“In 2010, I was asked by Yan Li, an international gallery owner, to be in a photography show in China.This was an amazing honor and opportunity and I felt both proud and nervous.The conflict for me was that I had been battling agoraphobia for 36 years of my adult life. Agoraphobia,is an anxiety disorder that manifests itself with a fear of leaving home – a fear of driving, traveling, fear of being trapped, i.e. on a plane, bus or escalator. This fear causes crippling and terrifying panic attacks. I suddenly developed this condition while living at home after working one year in California independently.
I suddenly could not even get out my house to get my mail! I was so fearful then, I couldn’t look up at an airplane, like the ones I once flew on so easily from coast to coast before.

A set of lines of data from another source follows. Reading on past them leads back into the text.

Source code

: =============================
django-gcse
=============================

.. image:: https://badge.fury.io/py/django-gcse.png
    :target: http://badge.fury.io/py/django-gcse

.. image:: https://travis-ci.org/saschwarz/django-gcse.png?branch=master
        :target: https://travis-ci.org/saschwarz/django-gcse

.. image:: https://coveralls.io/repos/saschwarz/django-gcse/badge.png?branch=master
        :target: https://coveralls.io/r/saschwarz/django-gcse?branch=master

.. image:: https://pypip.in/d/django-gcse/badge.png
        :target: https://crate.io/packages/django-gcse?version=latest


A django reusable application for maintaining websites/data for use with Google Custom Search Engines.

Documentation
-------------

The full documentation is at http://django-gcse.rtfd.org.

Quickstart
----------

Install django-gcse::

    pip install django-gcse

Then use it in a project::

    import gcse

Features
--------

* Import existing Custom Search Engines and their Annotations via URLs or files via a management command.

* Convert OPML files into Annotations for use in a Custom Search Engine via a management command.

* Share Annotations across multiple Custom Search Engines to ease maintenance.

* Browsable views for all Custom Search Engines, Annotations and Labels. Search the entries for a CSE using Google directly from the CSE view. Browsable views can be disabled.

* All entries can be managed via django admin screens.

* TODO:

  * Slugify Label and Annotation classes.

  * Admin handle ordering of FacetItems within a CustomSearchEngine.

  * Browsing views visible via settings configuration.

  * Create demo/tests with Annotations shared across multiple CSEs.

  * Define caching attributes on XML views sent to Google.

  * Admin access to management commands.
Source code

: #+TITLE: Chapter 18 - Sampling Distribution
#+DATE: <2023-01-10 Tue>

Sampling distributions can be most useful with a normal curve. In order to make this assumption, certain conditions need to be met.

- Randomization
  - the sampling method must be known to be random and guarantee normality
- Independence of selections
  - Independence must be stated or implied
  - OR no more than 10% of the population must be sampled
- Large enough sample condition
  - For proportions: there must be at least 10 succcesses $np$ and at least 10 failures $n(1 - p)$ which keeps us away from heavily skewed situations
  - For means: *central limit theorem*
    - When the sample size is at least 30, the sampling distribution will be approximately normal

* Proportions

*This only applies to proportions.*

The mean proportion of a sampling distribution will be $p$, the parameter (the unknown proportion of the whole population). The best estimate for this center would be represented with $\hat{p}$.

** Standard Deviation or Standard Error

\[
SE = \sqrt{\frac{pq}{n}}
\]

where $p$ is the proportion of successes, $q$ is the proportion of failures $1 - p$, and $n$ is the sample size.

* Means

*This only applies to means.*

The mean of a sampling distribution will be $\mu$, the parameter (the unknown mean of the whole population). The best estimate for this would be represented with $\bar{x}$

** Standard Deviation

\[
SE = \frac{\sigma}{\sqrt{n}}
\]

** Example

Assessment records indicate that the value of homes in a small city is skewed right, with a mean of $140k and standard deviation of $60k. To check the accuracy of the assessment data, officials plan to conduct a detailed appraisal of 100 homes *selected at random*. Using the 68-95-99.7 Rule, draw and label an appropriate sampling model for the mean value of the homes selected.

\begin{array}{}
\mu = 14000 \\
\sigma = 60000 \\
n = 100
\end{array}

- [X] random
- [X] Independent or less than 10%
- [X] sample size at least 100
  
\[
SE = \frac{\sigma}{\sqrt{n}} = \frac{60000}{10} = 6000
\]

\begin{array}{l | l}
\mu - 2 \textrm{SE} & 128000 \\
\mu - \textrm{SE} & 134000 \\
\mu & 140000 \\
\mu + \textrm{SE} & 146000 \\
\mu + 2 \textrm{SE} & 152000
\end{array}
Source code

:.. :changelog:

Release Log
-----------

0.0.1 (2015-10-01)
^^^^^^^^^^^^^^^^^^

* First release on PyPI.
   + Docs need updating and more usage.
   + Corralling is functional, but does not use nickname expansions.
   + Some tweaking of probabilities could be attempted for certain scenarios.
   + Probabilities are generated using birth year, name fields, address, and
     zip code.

These panic attacks were so terrorizing that they left me feeling completely helpless.
So when I boarded that plane to China, chin firmly held high, in October of 2011, accompanied by my loving and supportive husband, Richard, I was full of hope. I started to feel nervousness giving way to strength. When I landed I was greeted by a young Chinese woman in a real, like I am not dreaming, airport in China. She was holding a “Jamie Gordon” sign, and I just started to cry and cry. The young woman said, “This is a happy day, why cry?” I smiled at her. I had a movie in my head running of everything I had gone through to get to this place in my life, all the work – the tremendous struggles, doubts, fears – the wonderful friends, it just kept going. I realized that despite my challenges I kept getting up….and I finally felt strong. So very STRONG! That day was a turning point in my life that I carry with me today. I will never forget that young woman smiling back at me as we walked towards the van, ready for the journey to begin.”